The average particle sizes and PDI for the two PC formulations were 113nm, PDI 0.05 and 132nm, PDI 0.07, respectively. The surface tension measurements against different concentration values for the PC formulations and the research grade (PEGylated liposomes with encapsulated doxorubicin) are presented in Figures 2 and 3, respectively.
It was observed that minor differences in liposome size (difference of 20nm in average size and 0.02 in PDI) had a significant and measurable effect on the surface tension of the suspensions, with higher values observed for the larger liposomes. These formulations also showed a critical micelle concentration-type effect (CMC) with a dip in surface tension at certain (and different) lipid concentrations; however, unlike the typical CMC curves observed in small molecular weight surfactants, the dip was delayed in PC liposomes. This effect was not observed in the PEGylated liposomes, that acted more like traditional surfactants.

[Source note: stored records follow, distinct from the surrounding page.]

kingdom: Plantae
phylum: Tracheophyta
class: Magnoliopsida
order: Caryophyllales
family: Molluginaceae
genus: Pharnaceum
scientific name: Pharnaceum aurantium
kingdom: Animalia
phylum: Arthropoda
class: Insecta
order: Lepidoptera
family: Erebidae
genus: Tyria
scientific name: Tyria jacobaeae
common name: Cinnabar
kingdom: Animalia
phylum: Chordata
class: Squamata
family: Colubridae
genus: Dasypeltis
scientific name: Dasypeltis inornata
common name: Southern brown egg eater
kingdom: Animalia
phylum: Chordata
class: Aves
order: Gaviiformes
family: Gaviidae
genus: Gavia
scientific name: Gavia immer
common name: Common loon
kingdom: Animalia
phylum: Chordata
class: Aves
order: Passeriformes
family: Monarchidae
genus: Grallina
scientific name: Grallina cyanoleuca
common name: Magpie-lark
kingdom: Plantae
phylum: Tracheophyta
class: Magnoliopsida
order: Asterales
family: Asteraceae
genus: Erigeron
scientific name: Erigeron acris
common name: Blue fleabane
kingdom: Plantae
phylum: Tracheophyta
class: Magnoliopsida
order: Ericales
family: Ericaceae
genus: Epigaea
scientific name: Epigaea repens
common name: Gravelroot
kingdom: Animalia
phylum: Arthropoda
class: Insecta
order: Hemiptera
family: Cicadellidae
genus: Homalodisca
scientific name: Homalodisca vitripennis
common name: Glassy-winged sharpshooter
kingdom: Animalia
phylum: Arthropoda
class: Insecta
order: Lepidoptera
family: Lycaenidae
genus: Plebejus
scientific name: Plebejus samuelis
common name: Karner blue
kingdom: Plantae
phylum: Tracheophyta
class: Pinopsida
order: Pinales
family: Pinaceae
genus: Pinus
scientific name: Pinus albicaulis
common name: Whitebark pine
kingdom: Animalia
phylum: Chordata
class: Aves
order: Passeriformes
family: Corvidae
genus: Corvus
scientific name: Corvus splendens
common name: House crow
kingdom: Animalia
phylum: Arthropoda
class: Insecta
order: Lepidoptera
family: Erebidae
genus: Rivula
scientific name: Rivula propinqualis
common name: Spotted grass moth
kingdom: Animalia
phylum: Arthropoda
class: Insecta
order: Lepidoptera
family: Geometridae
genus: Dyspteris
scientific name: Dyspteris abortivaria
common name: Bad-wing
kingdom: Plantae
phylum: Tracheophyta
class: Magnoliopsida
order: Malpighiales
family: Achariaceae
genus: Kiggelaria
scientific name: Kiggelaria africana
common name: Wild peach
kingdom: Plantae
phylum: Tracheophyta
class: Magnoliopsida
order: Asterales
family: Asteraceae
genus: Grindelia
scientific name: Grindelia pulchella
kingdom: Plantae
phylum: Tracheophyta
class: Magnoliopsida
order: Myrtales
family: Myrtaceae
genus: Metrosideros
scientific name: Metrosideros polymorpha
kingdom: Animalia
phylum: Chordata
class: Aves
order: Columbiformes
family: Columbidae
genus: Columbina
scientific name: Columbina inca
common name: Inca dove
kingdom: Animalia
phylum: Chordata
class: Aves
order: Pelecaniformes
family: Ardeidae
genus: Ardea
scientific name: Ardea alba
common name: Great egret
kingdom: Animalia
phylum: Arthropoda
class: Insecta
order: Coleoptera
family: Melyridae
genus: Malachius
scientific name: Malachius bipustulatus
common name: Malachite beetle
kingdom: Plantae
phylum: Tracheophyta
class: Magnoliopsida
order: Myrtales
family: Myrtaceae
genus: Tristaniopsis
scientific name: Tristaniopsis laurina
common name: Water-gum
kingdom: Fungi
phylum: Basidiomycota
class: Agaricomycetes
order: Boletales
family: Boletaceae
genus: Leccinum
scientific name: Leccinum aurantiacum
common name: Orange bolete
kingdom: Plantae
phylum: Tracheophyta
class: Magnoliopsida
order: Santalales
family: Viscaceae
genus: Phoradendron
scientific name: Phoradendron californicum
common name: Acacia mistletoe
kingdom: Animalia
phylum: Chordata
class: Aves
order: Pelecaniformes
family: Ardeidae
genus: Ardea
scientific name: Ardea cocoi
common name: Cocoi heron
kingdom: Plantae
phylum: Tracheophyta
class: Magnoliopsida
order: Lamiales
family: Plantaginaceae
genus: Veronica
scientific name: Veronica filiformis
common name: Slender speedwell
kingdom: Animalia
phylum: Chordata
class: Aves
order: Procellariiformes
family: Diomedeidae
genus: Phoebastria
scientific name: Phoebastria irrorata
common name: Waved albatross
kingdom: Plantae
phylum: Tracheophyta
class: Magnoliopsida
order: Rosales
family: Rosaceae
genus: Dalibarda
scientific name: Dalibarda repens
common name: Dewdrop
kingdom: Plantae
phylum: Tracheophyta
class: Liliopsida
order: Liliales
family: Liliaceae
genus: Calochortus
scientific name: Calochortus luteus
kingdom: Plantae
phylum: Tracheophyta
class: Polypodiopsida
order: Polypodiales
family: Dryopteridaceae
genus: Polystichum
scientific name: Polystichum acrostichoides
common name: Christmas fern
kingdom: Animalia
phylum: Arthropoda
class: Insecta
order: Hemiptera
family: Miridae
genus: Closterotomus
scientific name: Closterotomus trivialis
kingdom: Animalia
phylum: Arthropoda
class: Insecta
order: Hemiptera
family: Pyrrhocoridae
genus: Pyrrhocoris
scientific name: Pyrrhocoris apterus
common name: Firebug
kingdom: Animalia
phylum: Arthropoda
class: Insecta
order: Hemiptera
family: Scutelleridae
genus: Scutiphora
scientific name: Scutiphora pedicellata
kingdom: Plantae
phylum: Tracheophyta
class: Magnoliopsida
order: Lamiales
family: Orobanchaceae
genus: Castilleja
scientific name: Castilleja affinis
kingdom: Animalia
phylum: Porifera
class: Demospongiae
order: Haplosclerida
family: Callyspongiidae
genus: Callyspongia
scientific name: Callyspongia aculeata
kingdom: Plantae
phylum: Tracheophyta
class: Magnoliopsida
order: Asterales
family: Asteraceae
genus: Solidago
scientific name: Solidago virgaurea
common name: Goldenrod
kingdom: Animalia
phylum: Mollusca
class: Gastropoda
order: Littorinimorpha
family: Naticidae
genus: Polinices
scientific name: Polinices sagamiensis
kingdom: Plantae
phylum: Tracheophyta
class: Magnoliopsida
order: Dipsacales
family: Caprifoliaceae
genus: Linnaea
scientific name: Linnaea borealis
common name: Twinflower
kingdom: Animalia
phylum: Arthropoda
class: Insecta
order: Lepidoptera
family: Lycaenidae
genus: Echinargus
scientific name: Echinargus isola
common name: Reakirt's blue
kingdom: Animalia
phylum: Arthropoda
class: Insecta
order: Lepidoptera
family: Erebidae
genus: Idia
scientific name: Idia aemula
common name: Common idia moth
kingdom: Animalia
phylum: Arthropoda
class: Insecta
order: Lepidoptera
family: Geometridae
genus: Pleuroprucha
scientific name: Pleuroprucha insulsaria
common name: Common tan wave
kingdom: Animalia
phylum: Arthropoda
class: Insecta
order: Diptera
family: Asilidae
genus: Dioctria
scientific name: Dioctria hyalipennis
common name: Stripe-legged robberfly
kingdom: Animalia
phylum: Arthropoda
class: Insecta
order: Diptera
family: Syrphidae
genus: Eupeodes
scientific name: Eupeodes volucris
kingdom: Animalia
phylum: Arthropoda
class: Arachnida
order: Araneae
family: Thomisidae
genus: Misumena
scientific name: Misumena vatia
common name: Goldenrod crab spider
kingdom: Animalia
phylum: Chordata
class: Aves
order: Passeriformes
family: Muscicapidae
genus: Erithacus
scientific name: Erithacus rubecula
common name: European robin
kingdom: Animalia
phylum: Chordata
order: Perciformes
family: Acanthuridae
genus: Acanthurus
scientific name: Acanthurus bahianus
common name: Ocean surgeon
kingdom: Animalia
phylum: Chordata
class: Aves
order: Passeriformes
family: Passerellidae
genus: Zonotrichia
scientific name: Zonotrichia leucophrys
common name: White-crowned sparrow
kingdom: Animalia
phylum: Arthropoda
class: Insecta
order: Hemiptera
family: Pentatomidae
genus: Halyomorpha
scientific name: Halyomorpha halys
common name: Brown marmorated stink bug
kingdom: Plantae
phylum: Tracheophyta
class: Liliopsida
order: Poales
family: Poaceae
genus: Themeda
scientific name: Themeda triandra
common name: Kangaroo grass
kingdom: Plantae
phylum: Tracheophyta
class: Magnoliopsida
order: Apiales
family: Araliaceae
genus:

The physicochemical properties of liposomes (size, size distribution and PEGylation) were shown to have a significant and measurable effect on their surface properties. Future studies will include studies on the effect on surface tension from other physicochemical properties of liposomal suspensions such as surface charge, composition, and more thorough size distribution variations to mimic typical batch-to-batch variability.